One time I was traveling and I was at a bus stop in Kyoto, and the lady in front of me turned around and started talking to me. At first she said one short sentence, so I smiled. But then she continued on, and I smiled and nodded. And the longer she talked, the more I felt it would be inappropriate to tell her I understood nothing at all. So I carried on, and while she talked, I made sure to smile and nod at what I thought were the right moments. That was our conversation. I didn't understand a word that she said, but there was an exchange nonetheless.
The focus of the month is "Someone to Talk to". Though we know the importance of words in communicating, it is not just words that make the conversation. It is also our presence, the attention that we pay, and our feedback that make other people feel heard. As yoga asana practitioners, we are very well aware of the importance of one's presence. How other people practice inadvertently affects us, and us them.
Often in a yoga class, we come into the gesture of namaskar in which we bring our palms to touch in front of our chest. This is a symbol of the union of opposites, and it can be a good reminder that none of us are really separate. This very gesture, this basic intention, can then be the foundation of our practice-- to speak to the other even without words, to acknowledge their presence and appreciate them, to see the world not as a world of strangers but as a world of connected beings.
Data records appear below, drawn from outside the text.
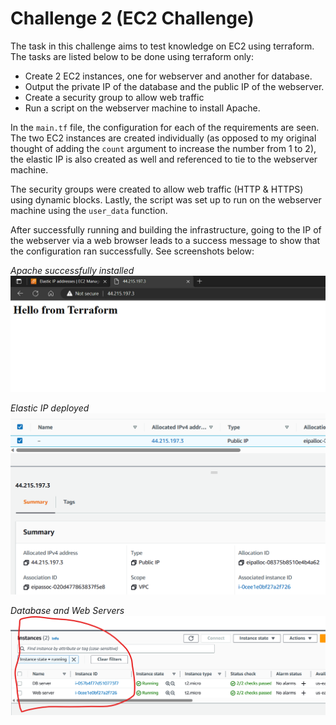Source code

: # Challenge 2 (EC2 Challenge)

The task in this challenge aims to test knowledge on EC2 using terraform. The tasks are listed below to be done using terraform only:

- Create 2 EC2 instances, one for webserver and another for database.
- Output the private IP of the database and the public IP of the webserver.
- Create a security group to allow web traffic
- Run a script on the webserver machine to install Apache.

In the `main.tf` file, the configuration for each of the requirements are seen. The two EC2 instances are created individually (as opposed to my original thought of adding the `count` argument to increase the number from 1 to 2), the elastic IP is also created as well and referenced to tie to the webserver machine.

The security groups were created to allow web traffic (HTTP & HTTPS) using dynamic blocks. Lastly, the script was set up to run on the webserver machine using the `user_data` function.

After successfully running and building the infrastructure, going to the IP of the webserver via a web browser leads to a success message to show that the configuration ran successfully. See screenshots below:

*Apache successfully installed*
![Successful Webpage](images/webpage.png)

*Elastic IP deployed*
![Elastic IP Deployed](images/EIP.png)

*Database and Web Servers*
![DB & Web Servers](images/dbweb.png)
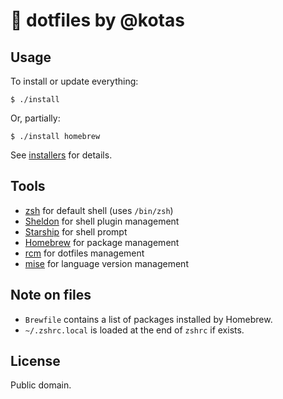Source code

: # :herb: dotfiles by @kotas

## Usage

To install or update everything:

    $ ./install

Or, partially:

    $ ./install homebrew

See [installers](installers/) for details.

## Tools

- [zsh](http://www.zsh.org/) for default shell (uses `/bin/zsh`)
- [Sheldon](https://sheldon.cli.rs/) for shell plugin management
- [Starship](https://starship.rs/) for shell prompt
- [Homebrew](http://brew.sh/) for package management
- [rcm](https://github.com/thoughtbot/rcm) for dotfiles management
- [mise](https://mise.jdx.dev/) for language version management

## Note on files

- `Brewfile` contains a list of packages installed by Homebrew.
- `~/.zshrc.local` is loaded at the end of `zshrc` if exists.

## License

Public domain.
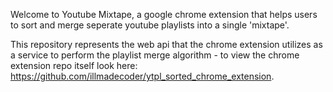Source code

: Welcome to Youtube Mixtape, a google chrome extension that helps users to sort and merge seperate youtube playlists into a single 'mixtape'.

This repository represents the web api that the chrome extension utilizes as a service to perform the playlist merge algorithm - to view the chrome extension repo itself look here: https://github.com/illmadecoder/ytpl_sorted_chrome_extension.
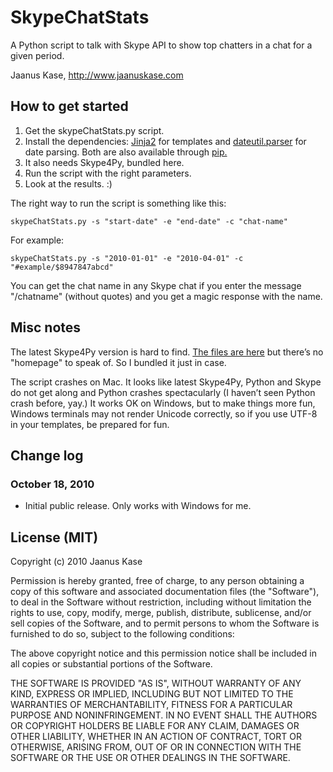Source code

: # SkypeChatStats

A Python script to talk with Skype API to show top chatters in a chat for a given period.

Jaanus Kase, <http://www.jaanuskase.com>

## How to get started

1. Get the skypeChatStats.py script.
1. Install the dependencies: [Jinja2](http://jinja.pocoo.org/) for templates and [dateutil.parser](http://labix.org/python-dateutil) for date parsing. Both are also available through [pip.](http://pip.openplans.org/)
1. It also needs Skype4Py, bundled here.
1. Run the script with the right parameters.
1. Look at the results. :)

The right way to run the script is something like this:

    skypeChatStats.py -s "start-date" -e "end-date" -c "chat-name"

For example:

    skypeChatStats.py -s "2010-01-01" -e "2010-04-01" -c "#example/$8947847abcd"

You can get the chat name in any Skype chat if you enter the message "/chatname" (without quotes) and you get a magic response with the name.

## Misc notes

The latest Skype4Py version is hard to find. [The files are here](http://sourceforge.net/projects/skype4py/files/) but there’s no "homepage" to speak of. So I bundled it just in case.

The script crashes on Mac. It looks like latest Skype4Py, Python and Skype do not get along and Python crashes spectacularly (I haven’t seen Python crash before, yay.) It works OK on Windows, but to make things more fun, Windows terminals may not render Unicode correctly, so if you use UTF-8 in your templates, be prepared for fun.

## Change log

### October 18, 2010

* Initial public release. Only works with Windows for me.

## License (MIT)

Copyright (c) 2010 Jaanus Kase

Permission is hereby granted, free of charge, to any person
obtaining a copy of this software and associated documentation
files (the "Software"), to deal in the Software without
restriction, including without limitation the rights to use,
copy, modify, merge, publish, distribute, sublicense, and/or sell
copies of the Software, and to permit persons to whom the
Software is furnished to do so, subject to the following
conditions:

The above copyright notice and this permission notice shall be
included in all copies or substantial portions of the Software.

THE SOFTWARE IS PROVIDED "AS IS", WITHOUT WARRANTY OF ANY KIND,
EXPRESS OR IMPLIED, INCLUDING BUT NOT LIMITED TO THE WARRANTIES
OF MERCHANTABILITY, FITNESS FOR A PARTICULAR PURPOSE AND
NONINFRINGEMENT. IN NO EVENT SHALL THE AUTHORS OR COPYRIGHT
HOLDERS BE LIABLE FOR ANY CLAIM, DAMAGES OR OTHER LIABILITY,
WHETHER IN AN ACTION OF CONTRACT, TORT OR OTHERWISE, ARISING
FROM, OUT OF OR IN CONNECTION WITH THE SOFTWARE OR THE USE OR
OTHER DEALINGS IN THE SOFTWARE.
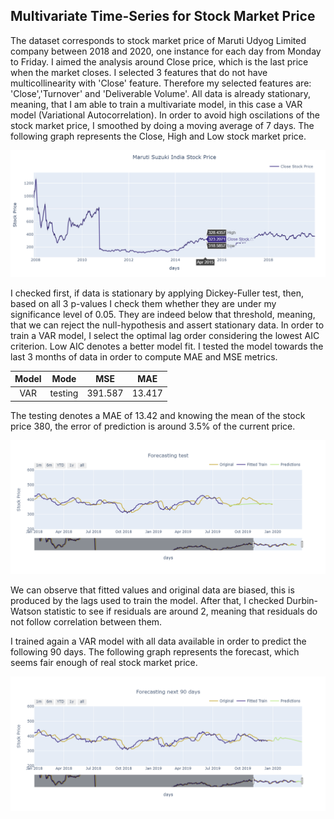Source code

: ## Multivariate Time-Series for Stock Market Price

The dataset corresponds to stock market price of Maruti Udyog Limited company between 2018 and 2020, one instance for each day from Monday to Friday. I aimed the analysis around Close price, which is the last price when the market closes. I selected 3 features that do not have multicollinearity with 'Close' feature. Therefore my selected features are: 'Close','Turnover' and 'Deliverable Volume'. All data is already stationary, meaning, that I am able to train a multivariate model, in this case a VAR model (Variational Autocorrelation). In order to avoid high oscilations of the stock market price, I smoothed by doing a moving average of 7 days. The following graph represents the Close, High and Low stock market price.

<p align="center">
    <img src="analysis/images/stock_market_price.png" width="900" />
</p> 

I checked first, if data is stationary by applying Dickey-Fuller test, then, based on all 3 p-values I check them whether they are under my significance level of 0.05. They are indeed below that threshold, meaning, that we can reject the null-hypothesis and assert stationary data. In order to train a VAR model, I select the optimal lag order considering the lowest AIC criterion. Low AIC denotes a better model fit. I tested the model towards the last 3 months of data in order to compute MAE and MSE metrics.

| Model | Mode | MSE | MAE |
| :---:         |     :---:      |          :---: |:---: |
| VAR   | testing   | 391.587    | 13.417  |

The testing denotes a MAE of 13.42 and knowing the mean of the stock price 380, the error of prediction is around 3.5% of the current price.

<p align="center">
    <img src="analysis/images/testing.png" width="900" />
</p> 

We can observe that fitted values and original data are biased, this is produced by the lags used to train the model. After that, I checked Durbin-Watson statistic to see if residuals  are around 2, meaning that residuals do not follow correlation between them.

I trained again a VAR model with all data available in order to predict the following 90 days. The following graph represents the forecast, which seems fair enough of real stock market price.
<p align="center">
    <img src="analysis/images/forecasting_90_days.png" width="900" />
</p>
At the end of the day, it is not so much the words but the connection, the feeling that we are not alone in the world, that makes us feel we are part of each other. Whether we are riding a bus to work or traveling in a foreign country, speaking to the guard in our building or the toddler at the park, that "conversation" can be made simply by seeing the other as present, and we give what we can and what we have, and we talk to each other in the language of mutual acceptance.